[""Old Put"" The Patriot by Frederick A. Ober]@TWC D-Link book""Old Put"" The Patriot CHAPTER VIII 2/9
The savage then had him at his mercy, and brandishing his tomahawk above his head compelled him to surrender, when he tied him to a tree, and then left him to mingle in the fight again. As the Rangers rallied to battle it happened that the tree to which Putnam was bound came directly between the fires of both parties, and as the bullets flew thickly around our hero's position was not by any means an enviable one.
Some of the balls passed through the sleeves and skirt of his coat, and in this perilous position he remained for more than an hour, unable either to move a limb or even his head. No attention was paid to him, except that now and then a savage would approach, and seeing him there helpless and a conspicuous mark would throw a tomahawk at his head, to see how near he could come to this living target without inflicting a fatal wound.

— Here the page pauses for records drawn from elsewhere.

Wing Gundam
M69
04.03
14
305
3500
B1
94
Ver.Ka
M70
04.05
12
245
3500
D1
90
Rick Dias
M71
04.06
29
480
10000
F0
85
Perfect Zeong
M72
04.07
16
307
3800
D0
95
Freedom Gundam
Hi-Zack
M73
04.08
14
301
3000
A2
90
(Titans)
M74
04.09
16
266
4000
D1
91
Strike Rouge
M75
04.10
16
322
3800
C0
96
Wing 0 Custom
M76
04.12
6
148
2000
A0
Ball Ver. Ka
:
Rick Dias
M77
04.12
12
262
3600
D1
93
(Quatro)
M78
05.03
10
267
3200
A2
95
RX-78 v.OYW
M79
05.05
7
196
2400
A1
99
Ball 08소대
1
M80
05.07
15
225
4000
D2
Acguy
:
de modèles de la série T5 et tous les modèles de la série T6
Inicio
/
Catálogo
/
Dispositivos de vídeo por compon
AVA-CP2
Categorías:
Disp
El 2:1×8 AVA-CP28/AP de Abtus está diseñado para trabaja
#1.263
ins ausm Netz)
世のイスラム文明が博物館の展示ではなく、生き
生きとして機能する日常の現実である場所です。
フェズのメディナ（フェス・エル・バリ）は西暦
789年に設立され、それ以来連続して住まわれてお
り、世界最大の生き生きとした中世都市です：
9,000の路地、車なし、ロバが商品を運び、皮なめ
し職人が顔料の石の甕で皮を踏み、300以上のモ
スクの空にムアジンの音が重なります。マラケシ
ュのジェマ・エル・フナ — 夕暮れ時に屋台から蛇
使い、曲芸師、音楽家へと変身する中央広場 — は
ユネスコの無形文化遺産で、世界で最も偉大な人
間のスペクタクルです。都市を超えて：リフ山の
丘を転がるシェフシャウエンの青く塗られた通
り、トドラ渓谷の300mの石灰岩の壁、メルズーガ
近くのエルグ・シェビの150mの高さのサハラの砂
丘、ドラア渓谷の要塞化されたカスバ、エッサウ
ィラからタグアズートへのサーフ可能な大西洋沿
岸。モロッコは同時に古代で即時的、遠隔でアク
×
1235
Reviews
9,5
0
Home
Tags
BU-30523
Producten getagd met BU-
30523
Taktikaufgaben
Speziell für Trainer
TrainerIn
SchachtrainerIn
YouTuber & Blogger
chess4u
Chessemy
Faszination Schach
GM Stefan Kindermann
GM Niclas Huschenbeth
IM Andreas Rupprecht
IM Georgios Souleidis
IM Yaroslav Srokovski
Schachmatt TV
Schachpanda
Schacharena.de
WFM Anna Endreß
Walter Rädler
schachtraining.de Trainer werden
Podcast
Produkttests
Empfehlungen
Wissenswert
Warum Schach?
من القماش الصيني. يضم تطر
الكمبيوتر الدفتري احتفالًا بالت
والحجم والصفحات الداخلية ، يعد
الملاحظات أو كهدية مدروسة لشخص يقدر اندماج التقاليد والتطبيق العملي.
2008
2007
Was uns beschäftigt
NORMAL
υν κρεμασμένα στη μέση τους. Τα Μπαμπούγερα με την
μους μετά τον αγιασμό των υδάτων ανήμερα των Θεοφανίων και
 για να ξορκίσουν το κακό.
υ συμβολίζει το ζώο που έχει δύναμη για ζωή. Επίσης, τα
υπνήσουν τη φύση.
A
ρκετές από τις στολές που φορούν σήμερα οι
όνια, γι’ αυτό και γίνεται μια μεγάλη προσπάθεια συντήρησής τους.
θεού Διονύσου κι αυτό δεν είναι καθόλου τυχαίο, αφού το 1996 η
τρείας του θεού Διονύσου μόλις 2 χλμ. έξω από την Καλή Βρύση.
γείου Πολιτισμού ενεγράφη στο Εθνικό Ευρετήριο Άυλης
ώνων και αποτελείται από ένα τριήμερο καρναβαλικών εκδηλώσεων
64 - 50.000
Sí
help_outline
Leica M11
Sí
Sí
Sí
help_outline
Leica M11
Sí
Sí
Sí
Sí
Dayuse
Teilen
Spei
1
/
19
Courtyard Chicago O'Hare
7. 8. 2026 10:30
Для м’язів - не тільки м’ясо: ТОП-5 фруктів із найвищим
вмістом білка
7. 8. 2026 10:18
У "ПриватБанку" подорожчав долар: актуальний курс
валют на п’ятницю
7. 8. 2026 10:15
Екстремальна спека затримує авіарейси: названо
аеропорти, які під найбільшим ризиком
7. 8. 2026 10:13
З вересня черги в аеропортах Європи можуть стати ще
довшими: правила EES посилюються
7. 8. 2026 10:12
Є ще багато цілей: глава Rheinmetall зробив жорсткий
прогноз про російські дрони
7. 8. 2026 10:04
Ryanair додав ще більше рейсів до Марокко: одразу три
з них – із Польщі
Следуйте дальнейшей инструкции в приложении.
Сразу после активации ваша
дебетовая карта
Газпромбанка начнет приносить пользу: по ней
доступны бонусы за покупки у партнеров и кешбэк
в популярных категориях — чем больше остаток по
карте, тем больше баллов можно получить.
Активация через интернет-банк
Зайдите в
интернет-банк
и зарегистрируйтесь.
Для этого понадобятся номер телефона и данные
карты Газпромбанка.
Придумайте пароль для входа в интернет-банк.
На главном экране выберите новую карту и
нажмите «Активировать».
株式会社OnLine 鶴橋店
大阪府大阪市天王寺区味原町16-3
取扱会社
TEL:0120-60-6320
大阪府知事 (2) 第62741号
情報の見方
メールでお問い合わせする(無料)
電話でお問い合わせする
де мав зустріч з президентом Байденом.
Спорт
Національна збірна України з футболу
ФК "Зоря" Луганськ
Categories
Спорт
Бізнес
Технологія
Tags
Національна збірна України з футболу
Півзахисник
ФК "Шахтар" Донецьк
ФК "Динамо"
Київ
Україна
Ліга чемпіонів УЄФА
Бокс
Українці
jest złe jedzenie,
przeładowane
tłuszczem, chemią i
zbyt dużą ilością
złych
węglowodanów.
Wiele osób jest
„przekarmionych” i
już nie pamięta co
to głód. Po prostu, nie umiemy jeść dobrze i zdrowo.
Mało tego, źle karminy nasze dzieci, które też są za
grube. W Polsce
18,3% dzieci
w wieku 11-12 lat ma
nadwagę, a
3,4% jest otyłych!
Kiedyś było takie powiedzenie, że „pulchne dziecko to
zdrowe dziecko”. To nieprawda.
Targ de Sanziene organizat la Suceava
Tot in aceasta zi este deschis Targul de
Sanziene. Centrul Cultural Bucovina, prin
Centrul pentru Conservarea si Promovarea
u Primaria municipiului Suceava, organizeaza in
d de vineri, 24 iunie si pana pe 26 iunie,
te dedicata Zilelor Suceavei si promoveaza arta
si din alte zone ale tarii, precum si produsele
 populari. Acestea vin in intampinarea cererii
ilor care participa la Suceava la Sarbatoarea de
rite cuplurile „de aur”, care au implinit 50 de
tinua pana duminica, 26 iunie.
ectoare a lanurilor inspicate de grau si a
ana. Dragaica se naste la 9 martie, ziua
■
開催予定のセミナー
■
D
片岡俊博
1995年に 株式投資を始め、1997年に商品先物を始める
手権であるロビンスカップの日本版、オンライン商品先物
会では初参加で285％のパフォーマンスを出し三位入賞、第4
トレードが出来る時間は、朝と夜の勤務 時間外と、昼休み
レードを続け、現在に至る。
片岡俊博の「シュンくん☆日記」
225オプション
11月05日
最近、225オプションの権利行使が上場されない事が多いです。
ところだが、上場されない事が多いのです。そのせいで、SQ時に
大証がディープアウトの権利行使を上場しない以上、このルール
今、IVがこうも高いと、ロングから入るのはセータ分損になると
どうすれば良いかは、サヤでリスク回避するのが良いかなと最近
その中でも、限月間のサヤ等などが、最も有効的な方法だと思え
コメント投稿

An equally savage Frenchman also approached, and aiming his fusee at his breast, would have put him out of his misery had it not missed fire.
This enraged the scoundrel so that he gave Putnam a blow on the jaw with the butt-end of his musket which nearly finished him, and then left him alone. The battle waged unevenly for a while, but was finally decided in favor of the Provincials, and the French and Indians hastily gathered their prisoners together and fled northward toward Ticonderoga.
Putnam's captor stripped him of his coat and waistcoat, socks and shoes, then after binding his wrists together he loaded him with as many packs as he could pile upon his shoulders, and giving him in charge of another Indian, left him to attend to the wounded. Poor Putnam was soon in a deplorable condition, with hands swollen terribly from the tightness of the ligature, and his feet gashed and bleeding, as he trudged along the trail beneath his enormous burden.